In the wake of the Encirclement, the leadership and the San Francisco cadres scattered. “After the Encirclement, we had to do what was essential, which was fall back on support,” recalls Ayers, who had moved to Los Angeles. “We ran to a lot of friends and asked for help, but it slowed things down, for sure. We had to devise other ways and other kinds of ID. It was like starting over. Again.” Many cadres fled to new cities and new identities to await orders that, in some cases, didn’t come for months. David Gilbert went to ground in Denver, while others fled to Seattle. Mark Rudd, now thoroughly alienated from the leadership, fled active work altogether, resettling with his girlfriend in Santa Fe. Others simply melted away. Still others fell victim to the paranoia that gripped the underground after the San Francisco raid.
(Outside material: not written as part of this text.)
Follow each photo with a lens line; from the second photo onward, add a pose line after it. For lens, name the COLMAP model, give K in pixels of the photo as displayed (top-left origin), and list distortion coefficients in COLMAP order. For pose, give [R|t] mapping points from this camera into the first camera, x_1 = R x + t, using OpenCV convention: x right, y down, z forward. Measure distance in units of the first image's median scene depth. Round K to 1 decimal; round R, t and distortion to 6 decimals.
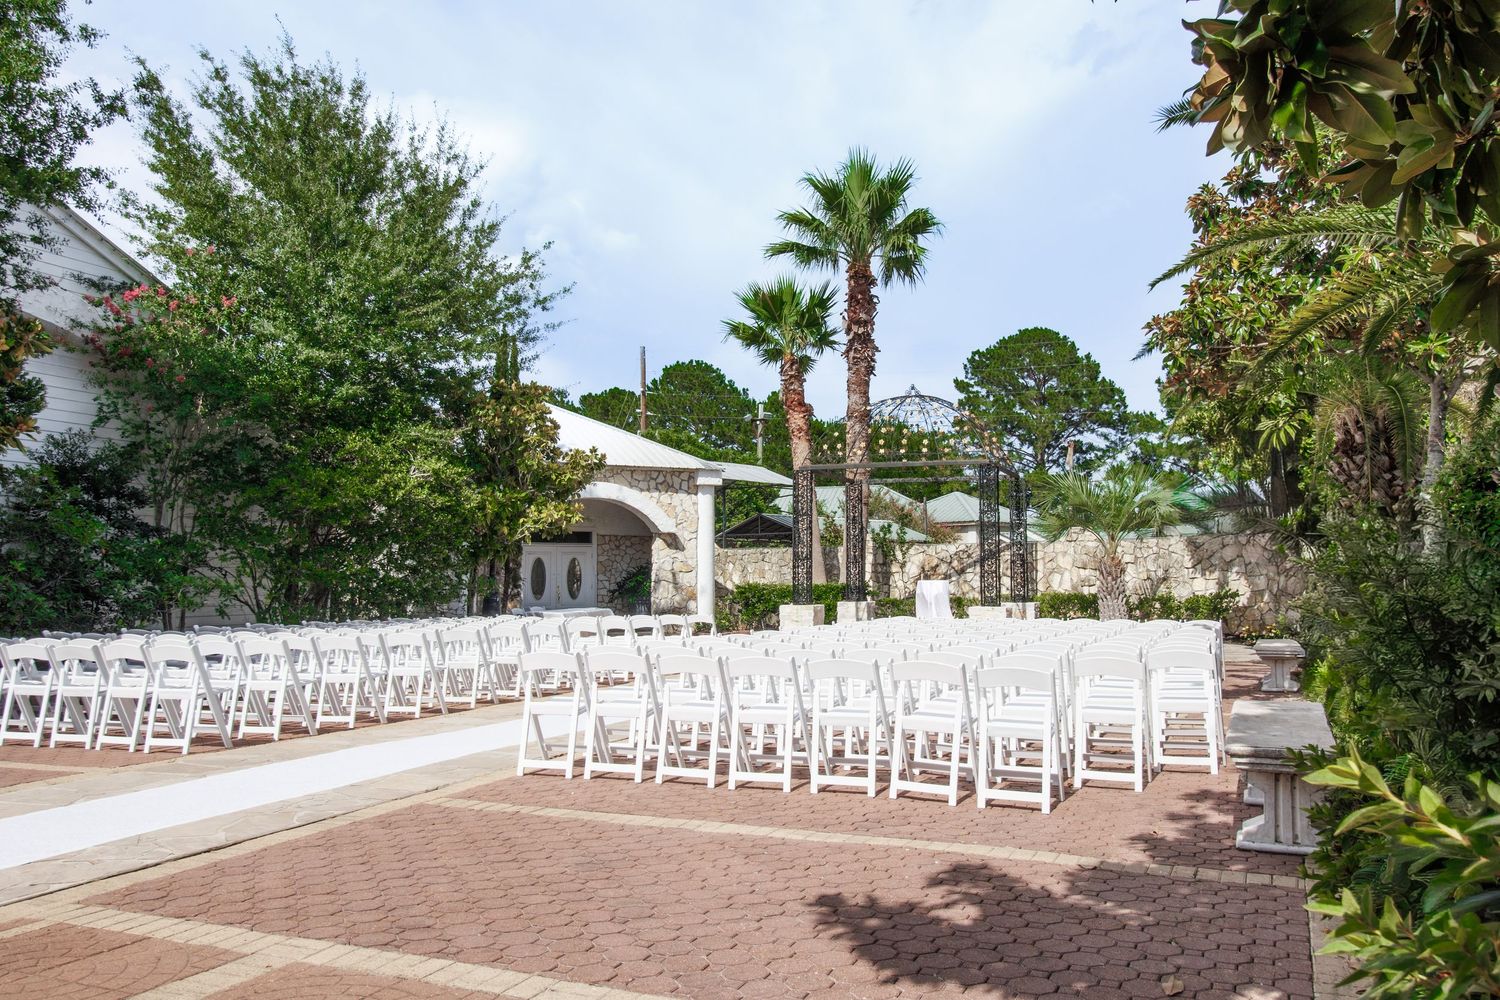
lens RADIAL K [[1454.4, 0, 750.0], [0, 1454.4, 500.0], [0, 0, 1]] dist [-0.061000, -0.000649]
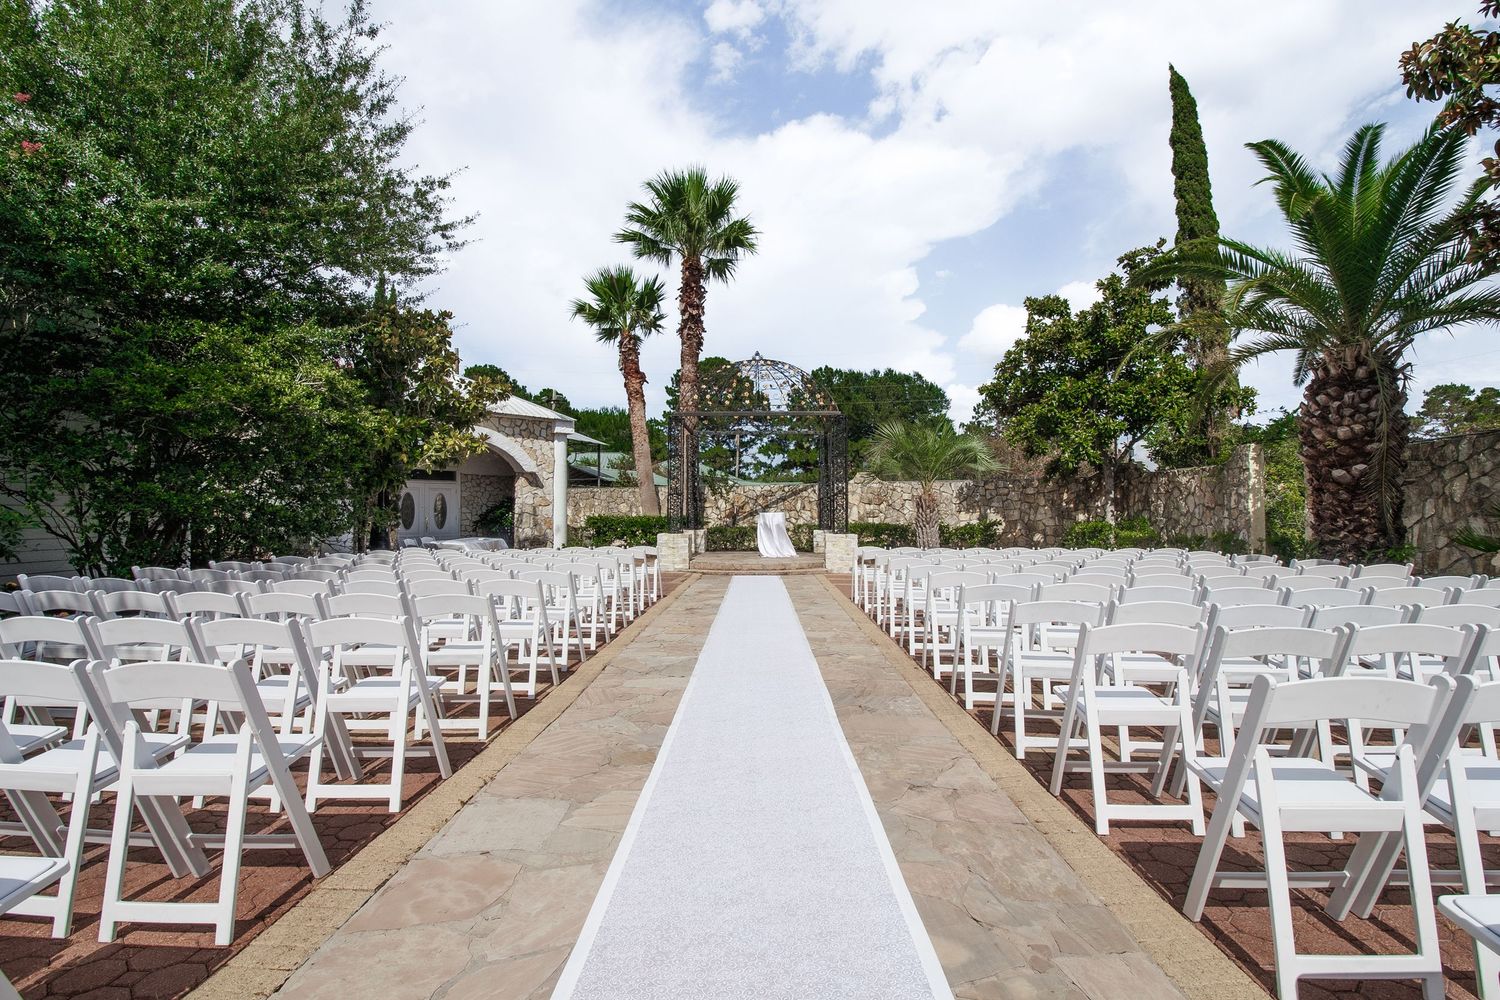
lens RADIAL K [[780.6, 0, 750.0], [0, 780.6, 500.0], [0, 0, 1]] dist [0.000051, 0.000066]
pose [[0.944908, 0.008424, 0.327226, -0.094508], [-0.019746, 0.999315, 0.031293, 0.021502], [-0.326739, -0.036030, 0.944428, 0.344924]]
One such situation involved a former Kent State student who had rented the apartment on Pine Street. As several Weather alumni tell it, the student was experimenting with gay life, and the habits he developed in San Francisco worried many. “He would pick up guys at bathhouses and bring them back to the safe houses, and you can’t do that, not without being compromised,” recalls Paul Bradley. After the Encirclement, the student was transferred to New
York, where his problems continued. “None of us had dealt with gay issues at that point,” recalls Fliegelman. “He would go off and do stuff, and he could be compromised, so he ended up having to leave.”
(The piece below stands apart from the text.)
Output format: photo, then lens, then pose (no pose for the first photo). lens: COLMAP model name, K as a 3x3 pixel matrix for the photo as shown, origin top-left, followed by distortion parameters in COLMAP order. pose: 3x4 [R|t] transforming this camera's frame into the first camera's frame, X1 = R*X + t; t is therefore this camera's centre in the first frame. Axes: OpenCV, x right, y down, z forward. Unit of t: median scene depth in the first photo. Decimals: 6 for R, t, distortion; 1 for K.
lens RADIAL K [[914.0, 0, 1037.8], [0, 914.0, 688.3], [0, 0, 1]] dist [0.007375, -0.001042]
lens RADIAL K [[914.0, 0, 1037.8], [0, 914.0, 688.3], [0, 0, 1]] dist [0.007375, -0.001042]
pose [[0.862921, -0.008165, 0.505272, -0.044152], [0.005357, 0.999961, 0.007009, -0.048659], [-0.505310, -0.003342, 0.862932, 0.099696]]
The Encirclement obliged Robbie Roth’s busy New York collective to scatter as well. Eleanor Stein sat on the floor of its apartment in Cobble Hill, Brooklyn, spread out a piece of butcher paper, and charted all the connections between the West Coast and East Coast IDs; there were enough, it was decided, that the New Yorkers needed to relocate.

“I remember it took a solid week to scrub every surface of that place, erasing every fingerprint,” recalls Jonah Raskin, a frequent visitor. “It was an unbelievable headache.”
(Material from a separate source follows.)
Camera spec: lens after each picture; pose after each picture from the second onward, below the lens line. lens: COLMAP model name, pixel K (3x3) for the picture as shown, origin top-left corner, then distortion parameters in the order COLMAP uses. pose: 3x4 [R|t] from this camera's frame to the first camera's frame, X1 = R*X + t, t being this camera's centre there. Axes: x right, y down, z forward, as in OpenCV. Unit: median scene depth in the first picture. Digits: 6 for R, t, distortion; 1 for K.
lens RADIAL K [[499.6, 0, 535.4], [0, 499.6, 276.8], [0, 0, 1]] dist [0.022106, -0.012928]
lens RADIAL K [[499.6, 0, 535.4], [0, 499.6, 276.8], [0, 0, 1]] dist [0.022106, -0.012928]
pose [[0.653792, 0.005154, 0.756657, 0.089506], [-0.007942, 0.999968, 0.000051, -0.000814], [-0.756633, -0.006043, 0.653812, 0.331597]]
The whereabouts of the West Coast leadership—Bernardine Dohrn, Bill Ayers, and Jeff Jones—after they left San Francisco in spring 1971 have remained a secret for forty years. In his memoir
Fugitive Days
, Bill Ayers portrays their lives as nomadic, moving between working-class hideouts, including “a perch above a goat shed on a commune, and later in the groundskeepers’ quarters of a mansion near Laurel Canyon [in Los Angeles]” as well as “a basement room in a monastery in Mundelein [Illinois] . . . and a stone house on the Olympic Peninsula [in Washington state].” However complete this list may be, the one place Ayers doesn’t mention is the actual home the leadership found shortly after the Encirclement, which would serve as the group’s informal West Coast headquarters for several years. It was not, as Ayers wanted his readers to believe, some decrepit flat in an out-of-the-way slum. In fact, it was a sunny bungalow just steps from the ocean in Hermosa Beach, an Orange County beach community thronged with surfers and hippies.

“It was really cozy, you could hear the surf,” recalls Marvin Doyle. “It was on this little street on an alley, jammed in against other similar places, with a postage-stamp-sized patio. The rooms were decorated in ‘tasteful hippie.’ Bernardine had rococo tastes, a lot of pillows and nice patterned cloths on the furniture, in rich colors and textures. I remember she used madras bedspreads for curtains.”

The Bay Area, however, was far too important for Weather to abandon. From the moment they left, in fact, Dohrn was determined to reestablish a presence there. “It was a power center, of the Left, and you didn’t want the FBI to beat you, you wanted to show them you couldn’t be defeated, that you could come back hard and fast,” recalls Doyle, who, in the absence of other San Francisco cadres, emerged as a key intermediary in Dohrn’s orbit. The first Weatherman to return to the city was Paul Bradley, who was developing a lifelong love for the area. He managed to rent a secluded carriage house on Vallejo Street in the Russian Hill section; it was perfect, nestled in a garden behind an apartment building, with a single entrance to the street. Bradley lived there for several years; out-of-town visitors, including the leadership, were always welcome. Later a second flat was rented, in the Sunset area. Once he was established, Dohrn asked him to approach Doyle.